Primitive Root of a Prime

Question

I have a problem to solve that is the following,

I have a big prime number and i need to test if for example 2 is a primitive root a this big prime number, is there any easy way of doing this?

Thanks in advance.

Answer 1

We answer the question about $2$ and $19$ raised in a comment, and generalize somewhat.

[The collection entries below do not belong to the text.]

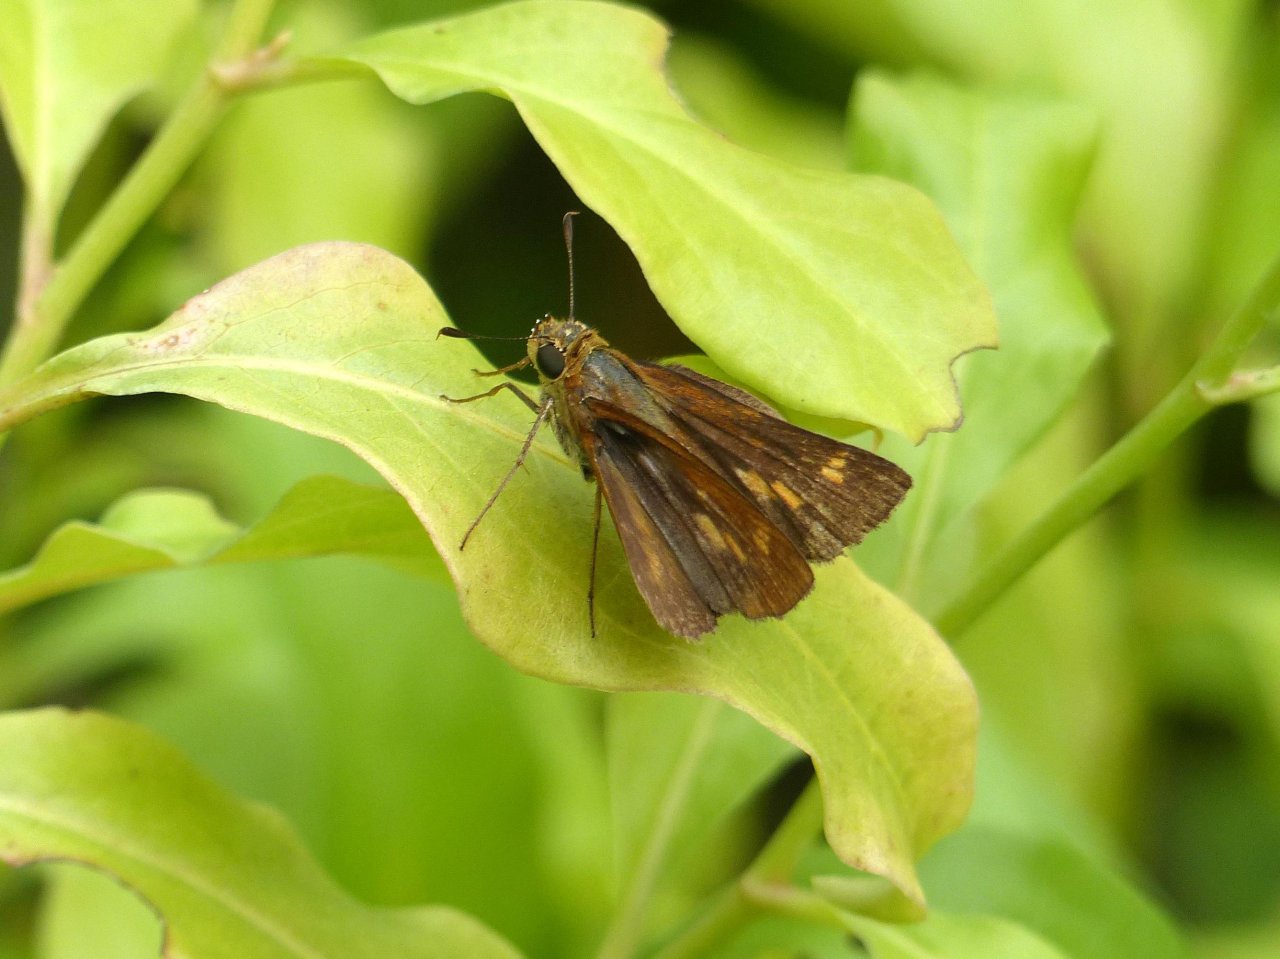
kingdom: Animalia
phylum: Arthropoda
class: Insecta
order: Lepidoptera
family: Hesperiidae
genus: Wallengrenia
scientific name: Wallengrenia otho
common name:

We want to know whether $2$ has order $18$ modulo $19$. If it doesn't, then $2^6\equiv 1\pmod{19}$ or $2^9\equiv 1\pmod{19}$. For the order of $2$ divides $18$, and if it is not $18$, it must divide $6$ or $9$.

Note that $2^6=64\equiv 7\pmod{19}$. So $2^9\equiv 8\cdot 7=56\equiv -1\pmod{19}$, and we are finished: $2$ is a primitive root.

In general, suppose that $p-1$ has the prime power factorization $p_1^{a_1}\cdots p_k^{a_k}$. Then if $a$ has order $\lt p-1$ modulo $p$, we must have that $a^{m_i}\equiv 1\pmod{p}$ for some $m_i$, where $m_i=\frac{p-1}{p_i}$.

If we can determine the primes that divides $p-1$ cheaply (a very big if!) then modular exponentiation can be used to settle the question of whether $a$ is a primitive root of $p$. Modular exponentiation is fast, even for large $p$, if we use the binary method.

Added: Suppose that $d\lt p-1$ is the order of $a$ modulo $p$, where $p-1=p_1^{a_1}\cdots p_k^{a_k}$. Then $d=p_1^{b_1}\cdots p_k^{b_k}$ where some of the $b_i$ may be $0$, and $b_i\le a_i$ for all $i$, and $b_i\lt a_i$ for at least one $i$.

In that case, $d$ divides $\frac{p-1}{p_i}$, and therefore if $a^d\equiv 1\pmod{p}$, we must also have $a^{(p-1)/p_i}\equiv 1\pmod{p}$. Thus to test whether some power of $a$ les than $p-1$ is congruent to $1$, we need only test the powers $\frac{p-1}{p_i}$.